What I’m saying is that when the right amount of respect is present, both sides get an opportunity to influence each other in this large conversation.. (Although I confess: I’d never link to angry Arab and I’m seriously rethinking Sabbah.biz )
Ok Stef,
So we agree there’s a line somewhere, with Angry creep on one side and Jamal on the other.
[I used to link to Jamal until he dumped my blog, claiming not very convincingly IMO that I was not updating enough, Hi Jam.
My other 2 cents:
Remakze has Laz who is a good guy, though for the life of I have no clue what the other posters are talking about but it does not smell good.
Stopped looking at Kabobthing a while back, a dump in my book]
Mr. Salman is obviously living in another world! How can anyone think that the best solution for terrorism is actually to find a compromise with the terrorists!
NOT only that, but Mr. Salman thinks that “the army is in a war bigger than its capabilities”!!! Give me a break! IF we can’t trust the army to deal with some hundred terrorists in a refugee camp, then how on hell can we trust it in dealing with National Security issues??
And even if the Army’s capabilities are limitted at the time being, is it a wise step to advertise to the nation that its Army is useless in wars, and can function only as a “police force” ??!!
A propos Yakan’s comments, read this.
Sheikh Ali Youssef of the League of the Ulema of Palestine, which is
mediating in Nahr al-Bared, said that Fateh Islam has nothing to do with
al-Qaeda and Shahin Shahin is not Saudi, but a Palestinian.
Failasoof, what Salaman said is precisely what Syria and Hezbollah want and where Hezbollah’s propaganda is aimed. That’s not new at all nor is the fact that all of Syria’s allies have been trying since day one to prevent the Army from taking action.
JW
who is laz???? (no such person at remarks to my knowledge)
How can people read for idiots like Talal S.? I understand that Hizbullah, Mr. “Divine Victory”, and Syria want to blame every single problem in Lebanon to be the result of Sanyoura’s gov’t.
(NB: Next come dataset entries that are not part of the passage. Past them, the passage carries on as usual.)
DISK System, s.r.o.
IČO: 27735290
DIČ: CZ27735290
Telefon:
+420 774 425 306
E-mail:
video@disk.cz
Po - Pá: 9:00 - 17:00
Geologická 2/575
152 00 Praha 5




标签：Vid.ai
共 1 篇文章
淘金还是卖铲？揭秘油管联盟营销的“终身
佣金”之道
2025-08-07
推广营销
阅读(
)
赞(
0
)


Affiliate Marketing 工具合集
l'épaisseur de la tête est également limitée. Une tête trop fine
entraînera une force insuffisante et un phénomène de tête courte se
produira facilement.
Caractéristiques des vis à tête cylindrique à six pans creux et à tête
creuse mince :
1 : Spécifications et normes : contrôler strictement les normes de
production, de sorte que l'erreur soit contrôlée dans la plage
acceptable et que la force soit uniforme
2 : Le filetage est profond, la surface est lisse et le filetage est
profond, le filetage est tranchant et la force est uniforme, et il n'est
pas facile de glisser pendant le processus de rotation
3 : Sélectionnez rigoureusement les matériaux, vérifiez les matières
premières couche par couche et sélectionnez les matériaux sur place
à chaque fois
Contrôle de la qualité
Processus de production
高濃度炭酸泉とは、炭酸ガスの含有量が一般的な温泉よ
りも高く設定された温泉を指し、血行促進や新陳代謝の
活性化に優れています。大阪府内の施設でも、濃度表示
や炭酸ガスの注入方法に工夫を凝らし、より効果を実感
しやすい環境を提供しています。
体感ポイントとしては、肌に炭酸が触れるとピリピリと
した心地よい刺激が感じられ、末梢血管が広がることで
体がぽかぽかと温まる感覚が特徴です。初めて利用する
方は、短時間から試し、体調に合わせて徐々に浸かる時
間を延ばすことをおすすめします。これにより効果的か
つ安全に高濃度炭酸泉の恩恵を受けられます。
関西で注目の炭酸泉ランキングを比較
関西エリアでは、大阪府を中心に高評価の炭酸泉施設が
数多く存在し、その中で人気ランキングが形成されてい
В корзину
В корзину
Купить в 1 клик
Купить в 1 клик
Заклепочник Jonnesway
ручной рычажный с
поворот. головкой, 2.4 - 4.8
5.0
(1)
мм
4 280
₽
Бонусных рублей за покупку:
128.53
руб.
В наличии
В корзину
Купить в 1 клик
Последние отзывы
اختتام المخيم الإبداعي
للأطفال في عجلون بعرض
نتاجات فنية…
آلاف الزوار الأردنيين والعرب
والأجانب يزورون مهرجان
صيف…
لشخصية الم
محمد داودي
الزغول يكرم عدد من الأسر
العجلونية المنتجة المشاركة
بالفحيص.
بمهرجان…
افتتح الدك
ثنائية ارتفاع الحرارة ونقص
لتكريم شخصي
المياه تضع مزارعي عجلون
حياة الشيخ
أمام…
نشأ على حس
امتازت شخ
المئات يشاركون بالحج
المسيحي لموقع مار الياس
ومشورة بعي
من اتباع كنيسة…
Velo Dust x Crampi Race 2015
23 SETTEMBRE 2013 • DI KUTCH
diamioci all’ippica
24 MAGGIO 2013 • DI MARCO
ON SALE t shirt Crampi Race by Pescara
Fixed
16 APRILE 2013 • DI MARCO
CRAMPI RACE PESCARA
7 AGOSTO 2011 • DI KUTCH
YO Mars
But, I cannot understand the stupid followers. Are they just parrots repeating what they are told?
It is really sickening how low has the opposition become.
ramzi,
If I am not mistaken, m. on that blog is Lazarus (Laz) from the now shut down blog Letters Apart.
though he still posts at lebanon forum blog as lazarus no???? weird
Hello
I can’t be bothered with anything these days, but shrug. I just don’t have anything to say recently.